According to WordPress security firm – Wordfence, The number of WordPress brute force attacks has more than doubled following a recent number of daily attacks & daily IPs involved.
According to the CEO & Founder of Wordfence,
Usually we see an average of around 13,000 unique IP’s attacking each day. We’re currently seeing over 30,000 unique attacking IPs and this is continuing to increase
From statistics, 15.7% of all brute-force attacks on a daily basis come from the Ukraine, with over 2.3 million attacks launched each day.
Of these, over 1.65 million came from an unknown ISP named Pp Sks-lugan, for which there’s almost no information available through Google.
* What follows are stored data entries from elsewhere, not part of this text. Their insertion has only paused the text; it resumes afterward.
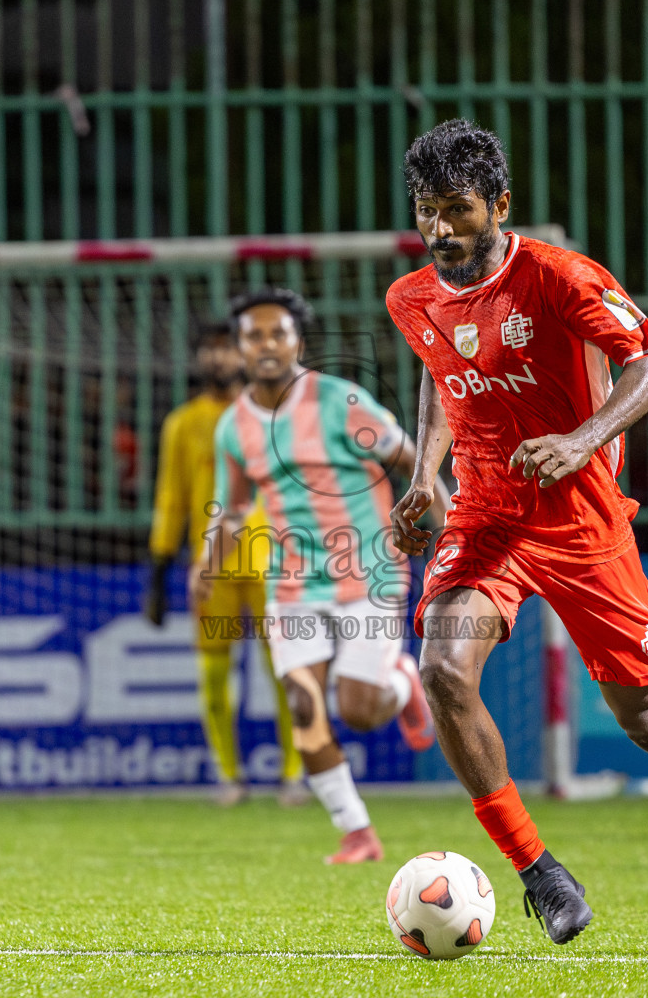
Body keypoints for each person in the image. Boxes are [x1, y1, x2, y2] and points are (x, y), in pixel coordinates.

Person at [386, 119, 648, 955]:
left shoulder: (559, 276)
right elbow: (441, 369)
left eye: (457, 209)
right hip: (486, 515)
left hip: (580, 516)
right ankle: (539, 875)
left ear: (500, 205)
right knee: (442, 668)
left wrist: (583, 438)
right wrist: (423, 476)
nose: (440, 229)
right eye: (426, 210)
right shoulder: (410, 297)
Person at [191, 287, 440, 864]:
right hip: (292, 585)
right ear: (237, 349)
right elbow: (230, 509)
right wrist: (206, 568)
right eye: (254, 335)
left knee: (357, 707)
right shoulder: (234, 427)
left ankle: (403, 682)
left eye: (278, 333)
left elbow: (412, 462)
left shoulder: (339, 400)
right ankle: (357, 832)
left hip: (368, 572)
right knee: (304, 707)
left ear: (298, 341)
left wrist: (455, 535)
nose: (267, 344)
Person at [148, 325, 306, 807]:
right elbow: (171, 497)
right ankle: (229, 776)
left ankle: (293, 774)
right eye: (209, 349)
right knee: (215, 676)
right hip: (209, 568)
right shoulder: (182, 423)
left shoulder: (269, 416)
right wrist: (158, 569)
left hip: (270, 562)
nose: (218, 359)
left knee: (284, 671)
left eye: (225, 349)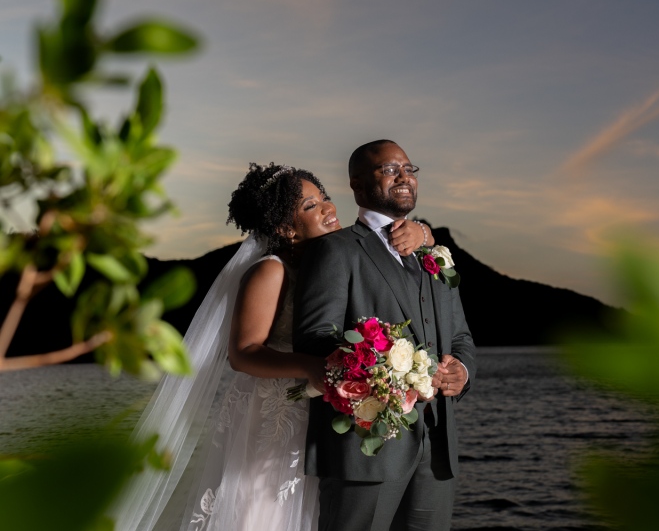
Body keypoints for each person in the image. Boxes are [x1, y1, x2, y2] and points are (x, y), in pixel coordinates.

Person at [111, 163, 433, 531]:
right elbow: (243, 351)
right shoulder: (271, 271)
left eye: (325, 198)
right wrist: (312, 367)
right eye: (311, 207)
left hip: (324, 416)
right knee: (264, 512)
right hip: (278, 415)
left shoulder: (337, 261)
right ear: (284, 227)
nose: (329, 208)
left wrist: (423, 231)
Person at [294, 140, 476, 531]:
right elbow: (312, 338)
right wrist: (384, 373)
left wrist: (460, 370)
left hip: (436, 446)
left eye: (409, 169)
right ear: (357, 185)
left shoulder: (433, 254)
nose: (404, 177)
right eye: (389, 170)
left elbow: (459, 335)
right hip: (364, 452)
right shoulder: (336, 251)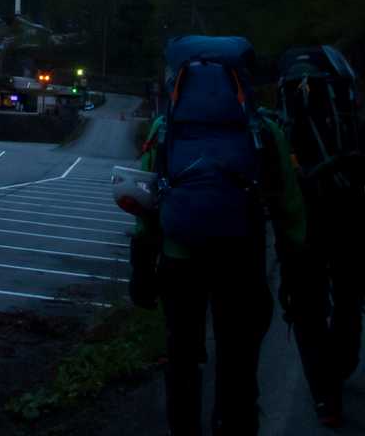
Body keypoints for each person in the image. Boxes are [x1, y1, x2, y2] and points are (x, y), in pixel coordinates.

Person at [129, 35, 306, 436]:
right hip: (241, 261)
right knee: (238, 361)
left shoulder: (165, 129)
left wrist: (141, 267)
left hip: (179, 261)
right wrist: (295, 268)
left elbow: (146, 203)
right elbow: (290, 208)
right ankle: (233, 424)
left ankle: (183, 428)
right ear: (241, 82)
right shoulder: (263, 131)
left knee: (181, 358)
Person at [275, 45, 365, 429]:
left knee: (307, 311)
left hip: (302, 232)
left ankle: (325, 398)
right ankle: (342, 365)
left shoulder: (282, 127)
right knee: (349, 303)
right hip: (352, 224)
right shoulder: (354, 124)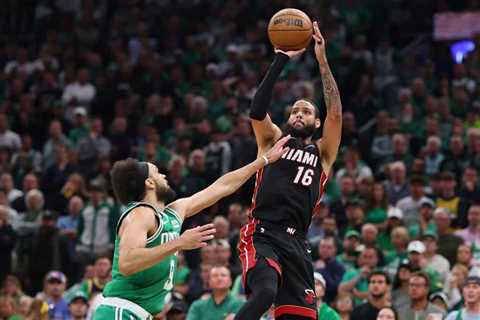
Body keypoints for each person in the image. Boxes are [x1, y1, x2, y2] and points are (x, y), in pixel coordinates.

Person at [93, 136, 289, 319]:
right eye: (157, 173)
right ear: (149, 183)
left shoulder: (173, 212)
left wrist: (264, 160)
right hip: (121, 310)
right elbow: (126, 263)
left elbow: (223, 186)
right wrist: (179, 243)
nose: (163, 175)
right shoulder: (140, 213)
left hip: (139, 313)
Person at [236, 22, 342, 320]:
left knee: (303, 316)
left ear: (316, 123)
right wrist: (280, 58)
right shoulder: (272, 140)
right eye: (295, 110)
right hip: (263, 232)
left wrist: (322, 61)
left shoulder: (323, 153)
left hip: (297, 243)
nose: (298, 114)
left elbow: (335, 112)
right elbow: (256, 111)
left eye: (306, 111)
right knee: (267, 291)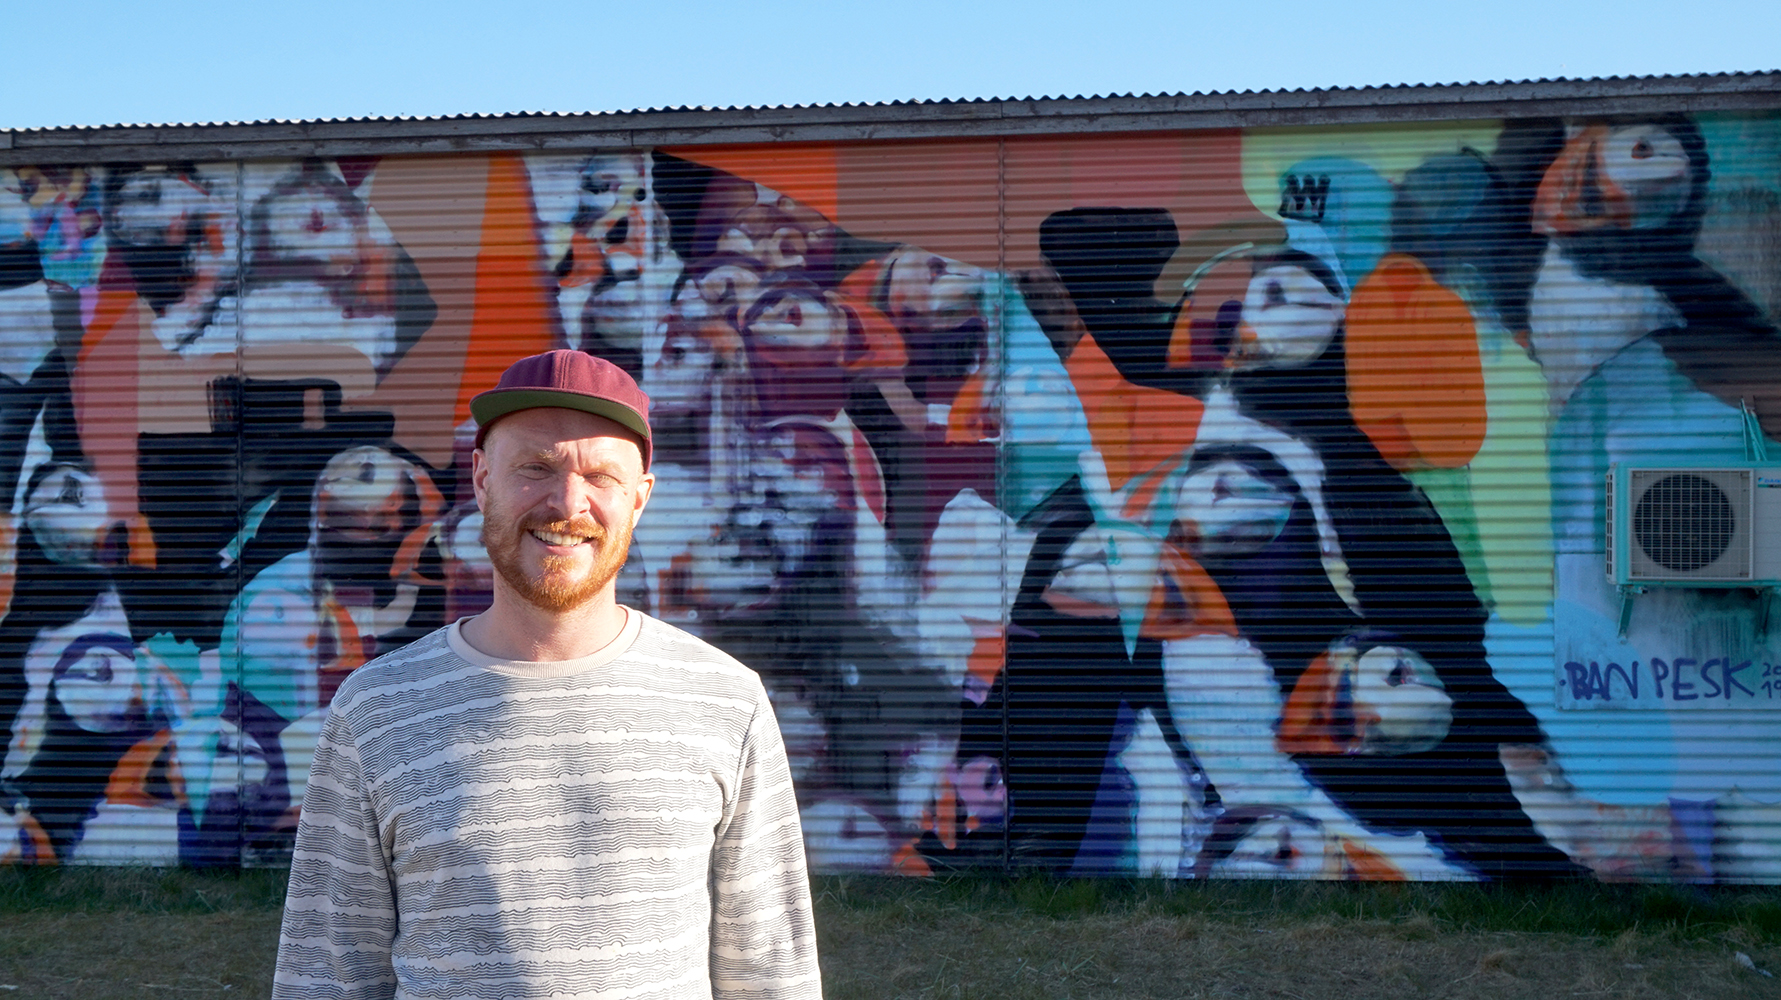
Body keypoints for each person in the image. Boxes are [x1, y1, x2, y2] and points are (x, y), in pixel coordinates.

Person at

In fact, most of the information returned by Google is about abuse reports and security related incidents.
The brute-force traffic originating from these eight Pp Sks-lugan IP addresses is larger than the entire brute-force traffic coming from GoDaddy, OVH, and Rostelecom put together.
The simplest way to prevent brute-force attacks is to install a WordPress firewall plugin. If you don’t run WordPress, there are generic Web Application Firewall services or tools you can use.
If you use WordPress, another trick is to use plugins that hide your admin panel URL, so attackers can’t connect to it. Some of the plugins that allow you to do this are WP Admin Block, HC Custom WP-Admin URL, Protect Your Admin, Custom Login URL, and WPS Hide Login. WordFence, who provides a free and paid version of a WordPress security plugin, was able to gather details about the source of these attacks.